#### [SOURCE DOCUMENT]
╔══

It has now become unsafe to go to the hospital every time we feel unwell, since there is a risk of getting affected by COVID-19. Also if the patient recognizes his/her symptoms, and if somehow we can tell him what is the disease he is likely to be affected with then he/she can take precautions accordingly. We believe that everyone should have easy access to great health care. Thus, there is a need to connect patients virtually with doctors.
What it does
Our team build a web-application that will help the people to know about the disease they are likely to be infected with based on their symptoms, then they can take the precautions accordingly. In case of high risk they can directly consult a doctor in an effective manner using the video calling feature of the application. Our application consist of 3 features: First, we designed a computer-aided diagnosis system(or disease prediction system) where users can get to know whether they are infected with a particular disease or not using machine/deep learning. For this, they are required to enter their medical details on the form or upload X-Ray/MRI image. Secondly, there is an option to enter the symptoms (simply type the symptoms or record the audio in browser) they are experiencing and the patients will get to know what possible diseases they might have along with the precautions that they must take. Third feature is the doctor appointment system wherein patients can not only search doctors based on region or specialization, but also connect virtually with the doctors around the globe.
How we built it
We used scikit-learn for training machine learning models while tensorflow/pytorch for deep learning and segmentation models. Dataset was obtained from kaggle website. A model was trained to predict the disease based on the user's symptoms. Sqlite database was used to store data of doctors around the world and the user can search doctors based on location or specialization, request for a video meeting and then discuss his/her problems.
Challenges we ran into
Connect patients with doctors in real-time. Improving the accuracy of ML/DL models.
Accomplishments that we're proud of
Although our application is not fully functional, we have designed a decent prototype which very well meets the requirements of our plan of actions i.e, fast redressal of grievances of patients from doctors in real time. Secondly, All the models trained have a accuracy of more than 95%.

╚══

#### [DATA]
╔══

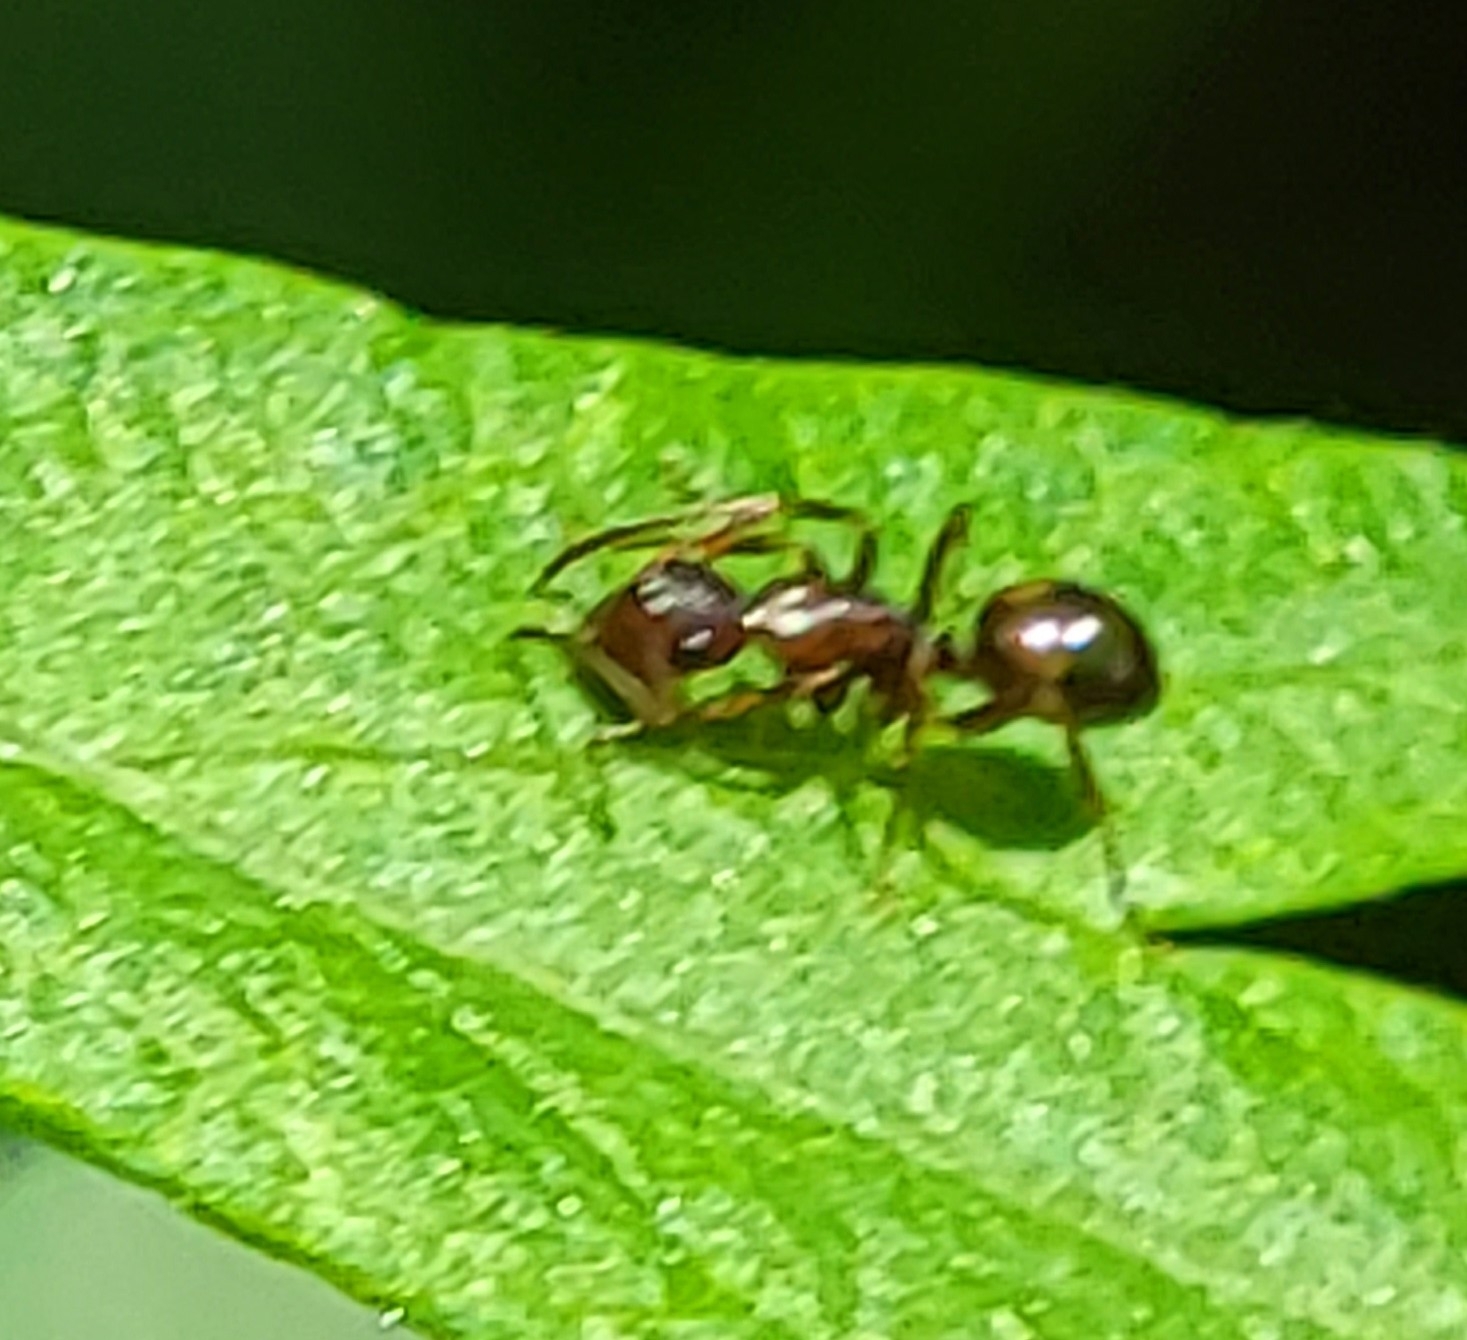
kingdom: Animalia
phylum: Arthropoda
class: Insecta
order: Hymenoptera
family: Formicidae
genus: Camponotus
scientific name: Camponotus subbarbatus
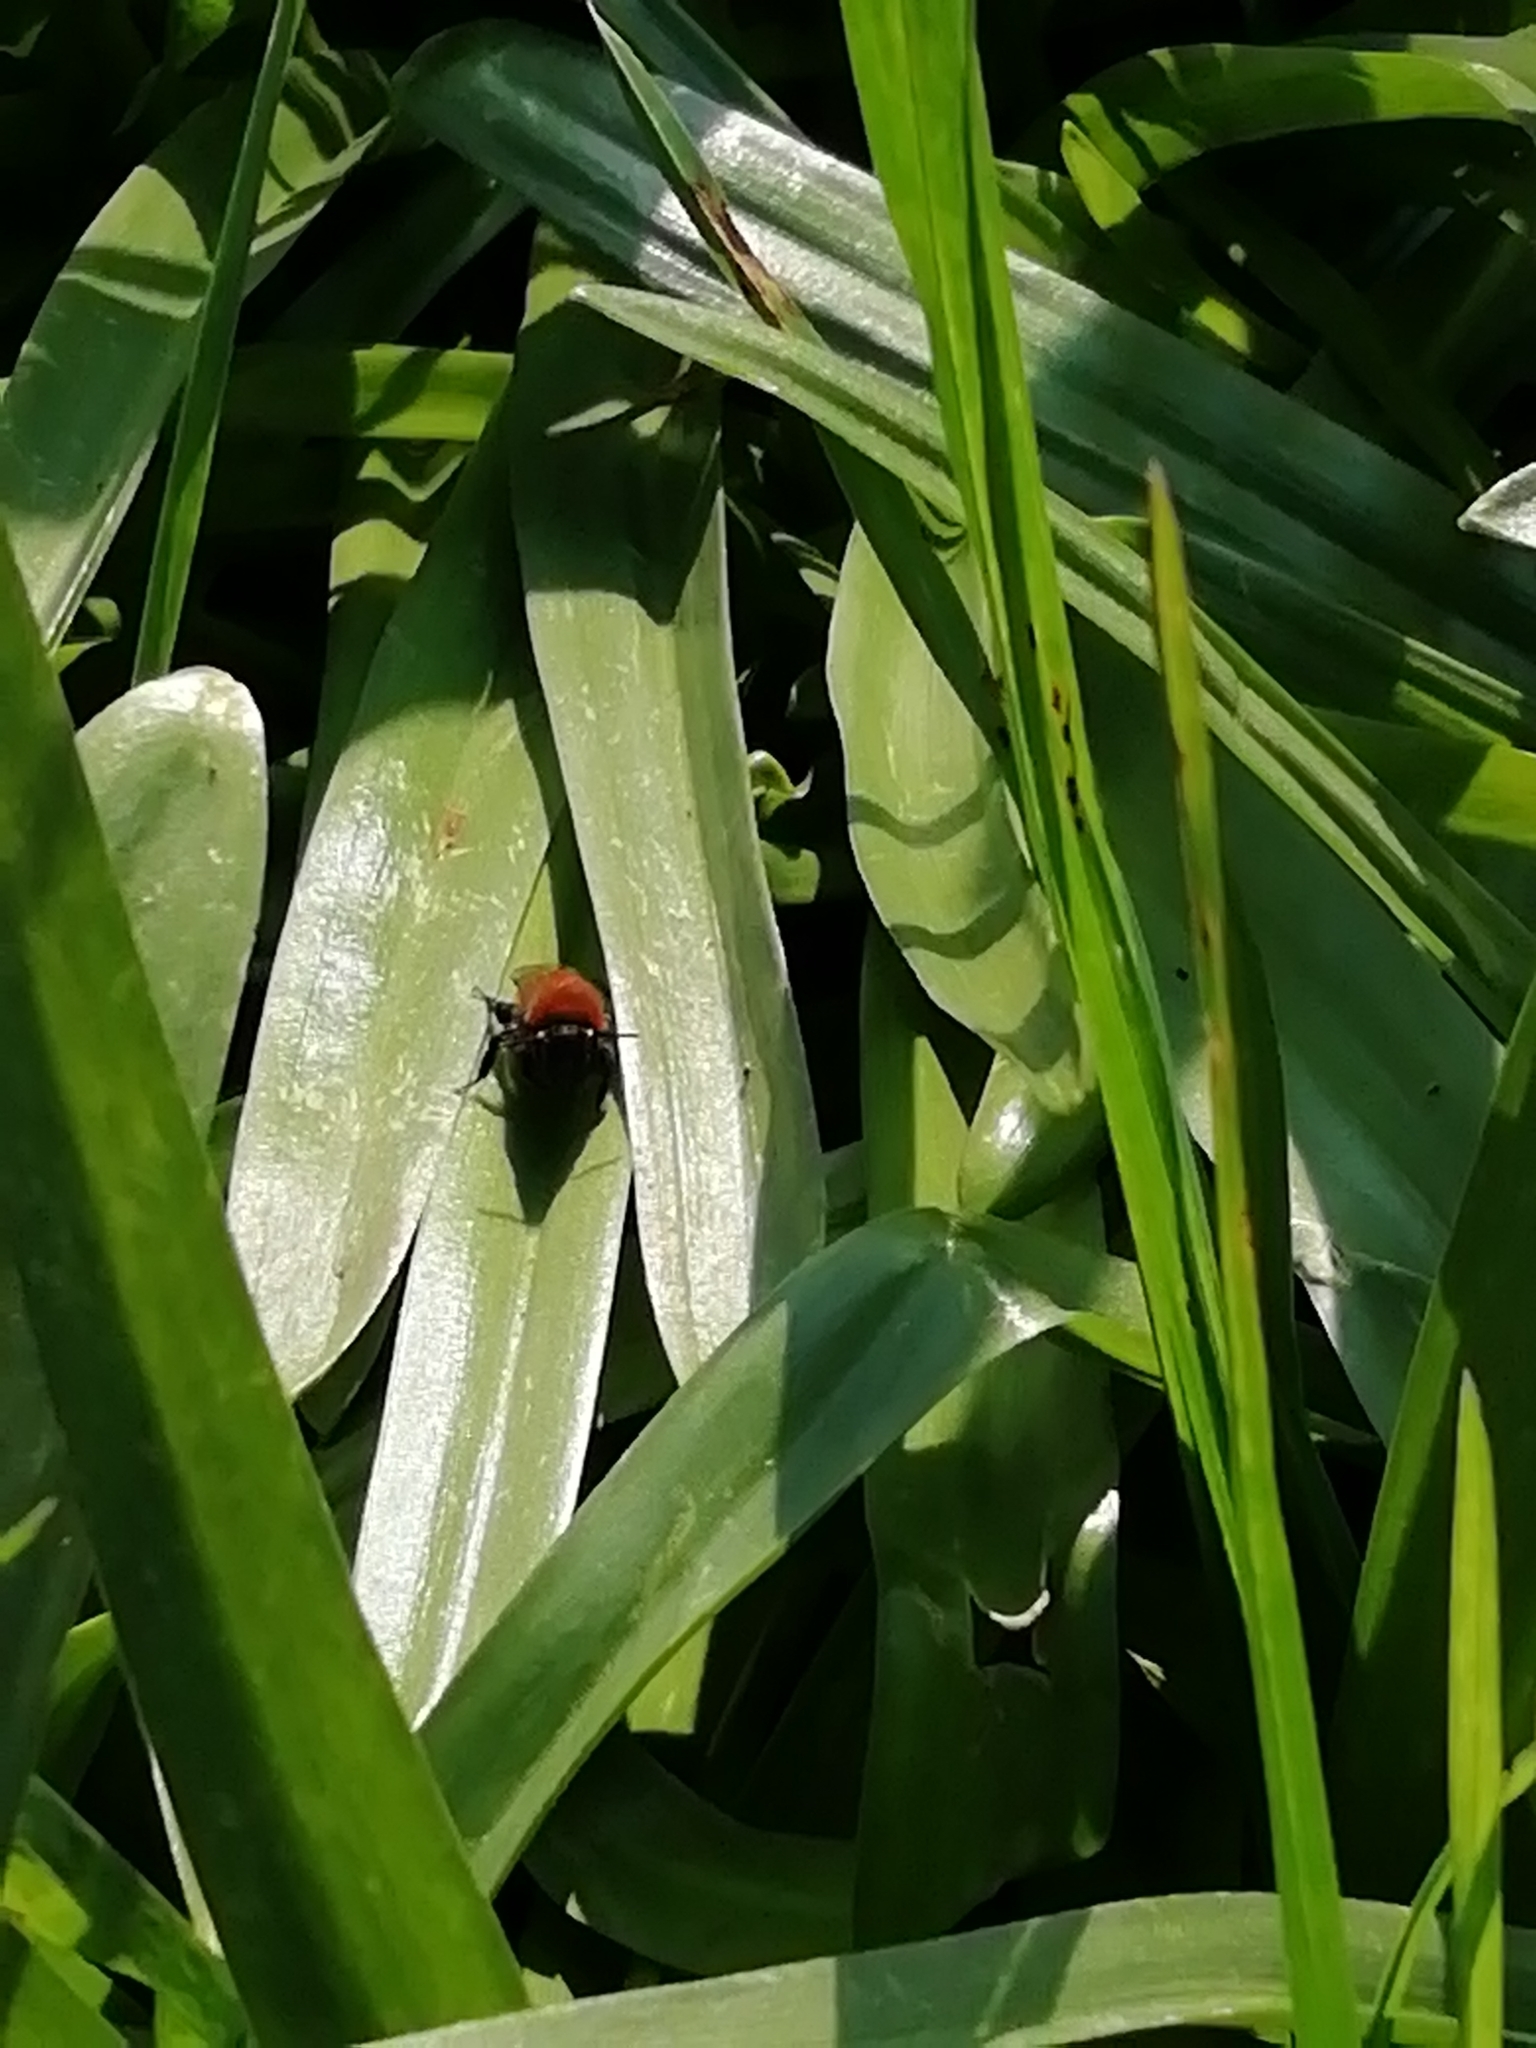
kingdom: Animalia
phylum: Arthropoda
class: Insecta
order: Hymenoptera
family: Andrenidae
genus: Andrena
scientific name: Andrena fulva
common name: Tawny mining bee
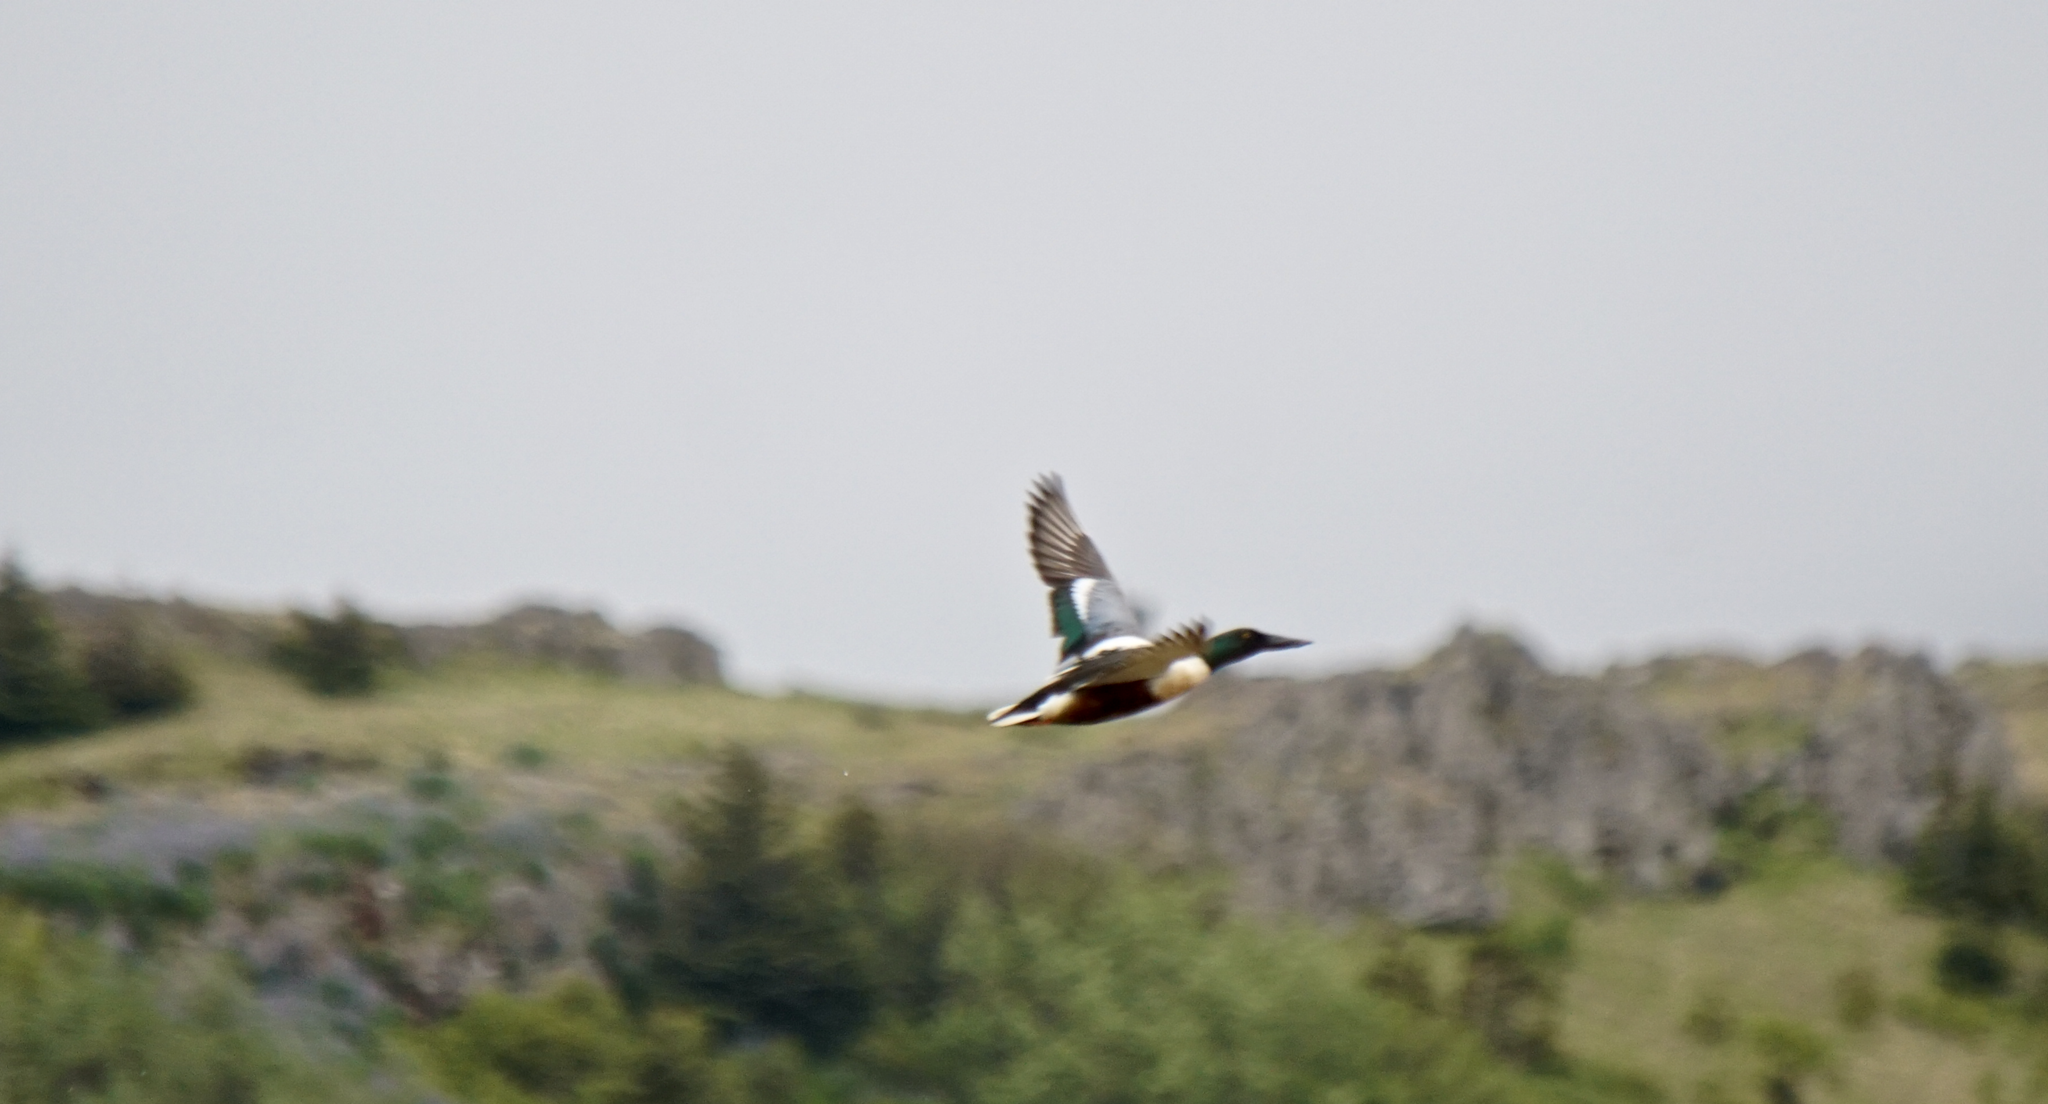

╚══

#### [TASK DETAILS]
From the health app write-up, print the stretch from "How we built" through "of ML/DL models.". The rows have nothing to do with what comes next.

#### [WRITTEN ANSWER]
How we built it
We used scikit-learn for training machine learning models while tensorflow/pytorch for deep learning and segmentation models. Dataset was obtained from kaggle website. A model was trained to predict the disease based on the user's symptoms. Sqlite database was used to store data of doctors around the world and the user can search doctors based on location or specialization, request for a video meeting and then discuss his/her problems.
Challenges we ran into
Connect patients with doctors in real-time. Improving the accuracy of ML/DL models.